Search the data below for the string "receive" and copy all lines where it shows up.

◆ PROVIDED DATA
==============================
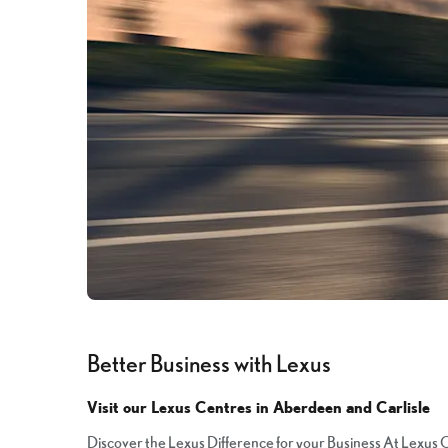
Better Business with Lexus
Visit our Lexus Centres in Aberdeen and Carlisle
Discover the Lexus Difference for your Business At Lexus C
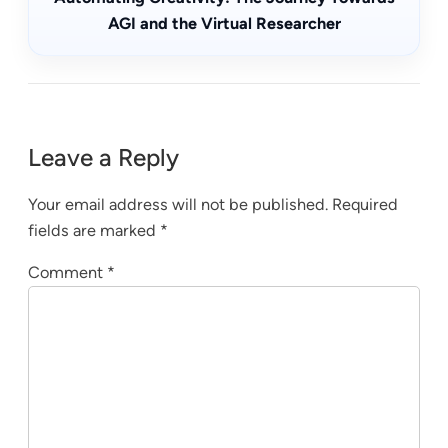
AGI and the Virtual Researcher
Leave a Reply
Your email address will not be published.
Required
fields are marked
*
Comment
*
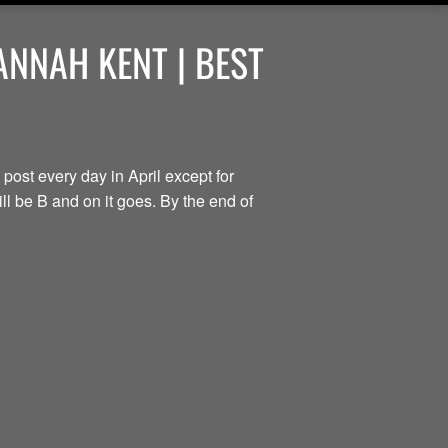
ANNAH KENT | BEST
 post every day in April except for
ill be B and on it goes. By the end of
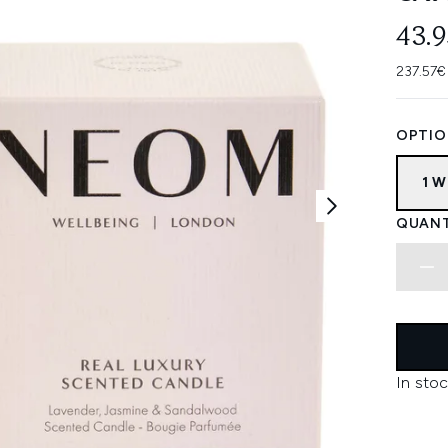
43.
237.57€
OPTIO
1 W
QUANT
In stoc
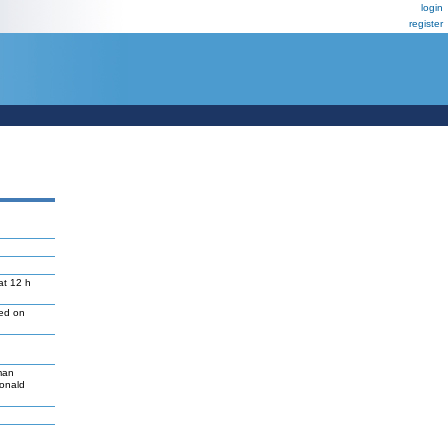
login
register
at 12 h
led on
man
Donald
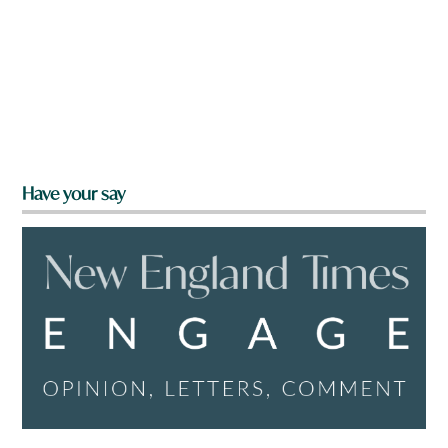
Have your say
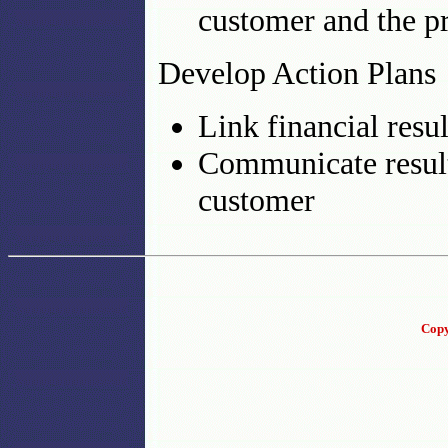
customer and the p
Develop Action Plans
Link financial resu
Communicate result
customer
Copy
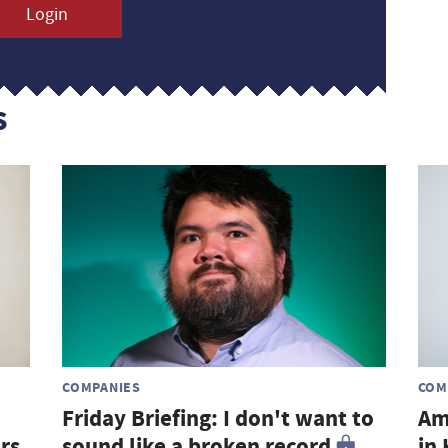
Login
s
COMPANIES
COM
Friday Briefing: I don't want to
Am
rs
sound like a broken record
in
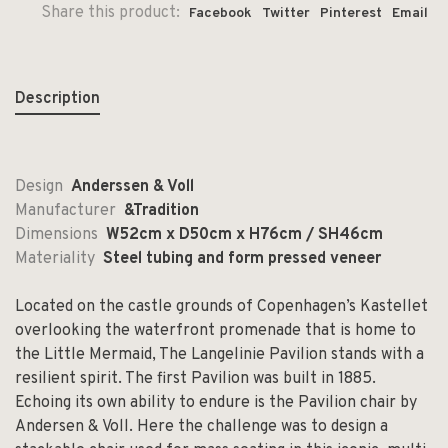
Share this product:
Facebook
Twitter
Pinterest
Email
Description
Design
Anderssen & Voll
Manufacturer
&Tradition
Dimensions
W52cm x D50cm x H76cm / SH46cm
Materiality
Steel tubing and form pressed veneer
Located on the castle grounds of Copenhagen’s Kastellet
overlooking the waterfront promenade that is home to
the Little Mermaid, The Langelinie Pavilion stands with a
resilient spirit. The first Pavilion was built in 1885.
Echoing its own ability to endure is the Pavilion chair by
Andersen & Voll. Here the challenge was to design a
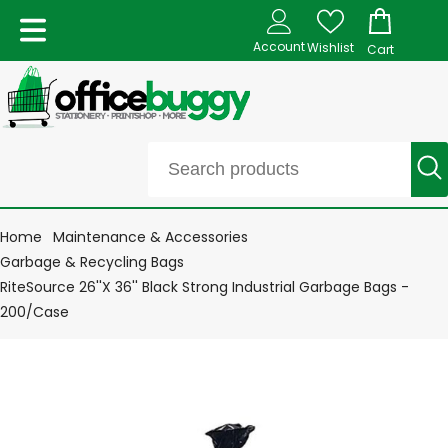
Account
Wishlist
Cart
Home
Maintenance & Accessories
Garbage & Recycling Bags
RiteSource 26''X 36'' Black Strong Industrial Garbage Bags -
200/Case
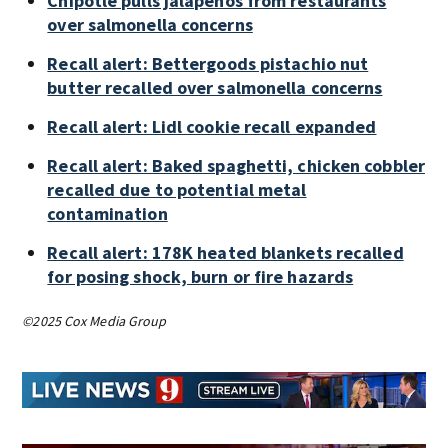
Chipotle pulls jalapeños from restaurants
over salmonella concerns
Recall alert: Bettergoods pistachio nut
butter recalled over salmonella concerns
Recall alert: Lidl cookie recall expanded
Recall alert: Baked spaghetti, chicken cobbler
recalled due to potential metal
contamination
Recall alert: 178K heated blankets recalled
for posing shock, burn or fire hazards
©2025 Cox Media Group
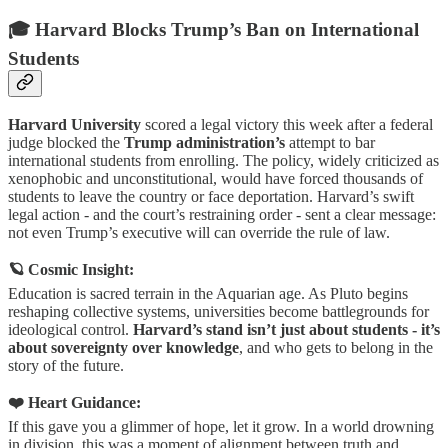
🎓 Harvard Blocks Trump’s Ban on International
Students
Harvard University
scored a legal victory this week after a federal
judge blocked the
Trump administration’s
attempt to bar
international students from enrolling. The policy, widely criticized as
xenophobic and unconstitutional, would have forced thousands of
students to leave the country or face deportation. Harvard’s swift
legal action - and the court’s restraining order - sent a clear message:
not even Trump’s executive will can override the rule of law.
🪐 Cosmic Insight:
Education is sacred terrain in the Aquarian age. As Pluto begins
reshaping collective systems, universities become battlegrounds for
ideological control.
Harvard’s stand isn’t just about students - it’s
about sovereignty over knowledge
, and who gets to belong in the
story of the future.
❤️ Heart Guidance:
If this gave you a glimmer of hope, let it grow. In a world drowning
in division, this was a moment of alignment between truth and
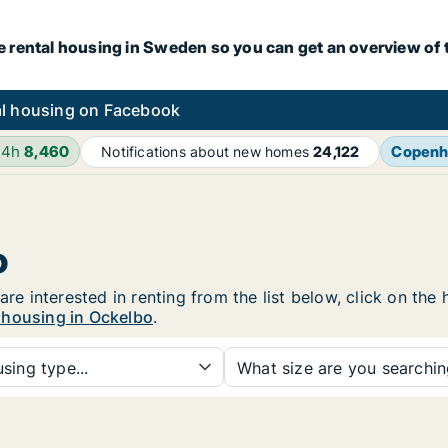
e rental housing in Sweden so you can get an overview of 
l housing on Facebook
24h
8,460
Copenh
Notifications about new homes
24,122
o
are interested in renting from the list below, click on th
 housing in Ockelbo
.
sing type...
What size are you searchi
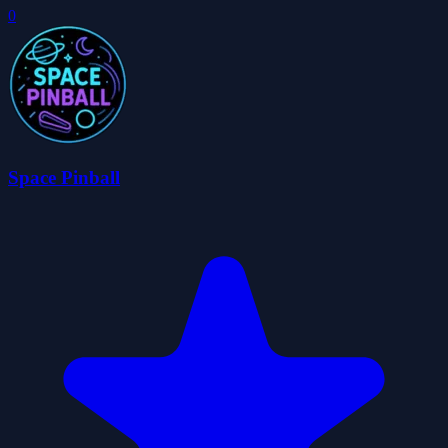
0
Space Pinball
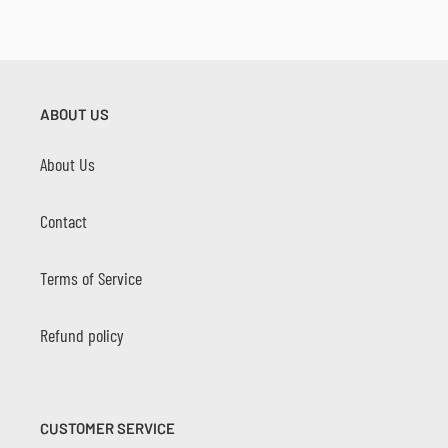
ABOUT US
About Us
Contact
Terms of Service
Refund policy
CUSTOMER SERVICE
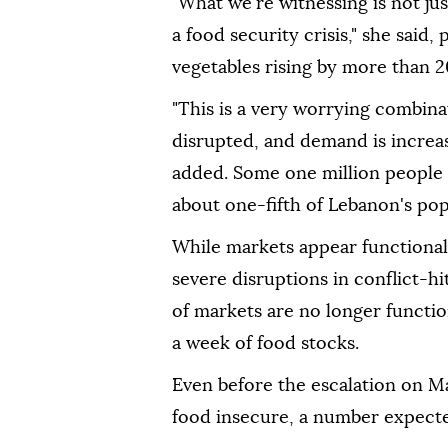
"What we're witnessing is not jus
a food security crisis," she said,
vegetables rising by more than 
"This is a very worrying combinat
disrupted, and demand is increa
added. Some one million people h
about one-fifth of Lebanon's pop
While markets appear functional 
severe disruptions in conflict-h
of markets are no longer functio
a week of food stocks.
Even before the escalation on M
food insecure, a number expected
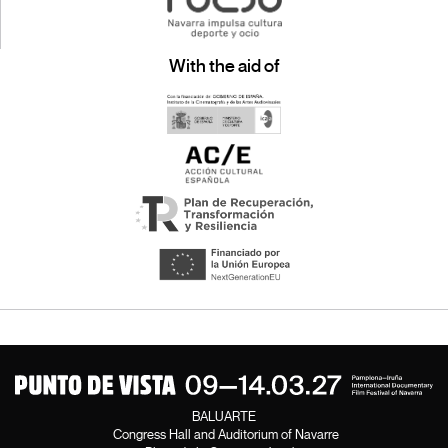
With the aid of
BALUARTE
Congress Hall and Auditorium of Navarre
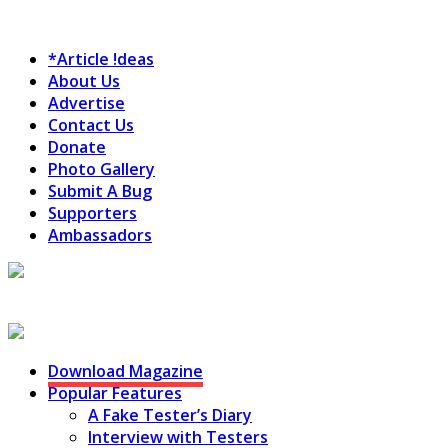
*Article !deas
About Us
Advertise
Contact Us
Donate
Photo Gallery
Submit A Bug
Supporters
Ambassadors
Testing Circus
Download Magazine
Popular Features
A Fake Tester’s Diary
Interview with Testers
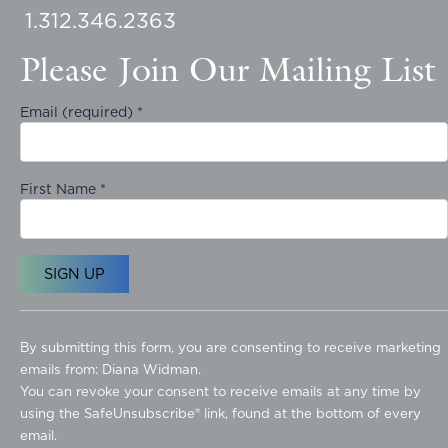
1.312.346.2363
Please Join Our Mailing List
Email (required)
*
First Name
*
C
o
By submitting this form, you are consenting to receive marketing
n
emails from: Diana Widman.
s
You can revoke your consent to receive emails at any time by
t
using the SafeUnsubscribe® link, found at the bottom of every
a
email.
==============================
◆ RESULT BELOW
By submitting this form, you are consenting to receive marketing
You can revoke your consent to receive emails at any time by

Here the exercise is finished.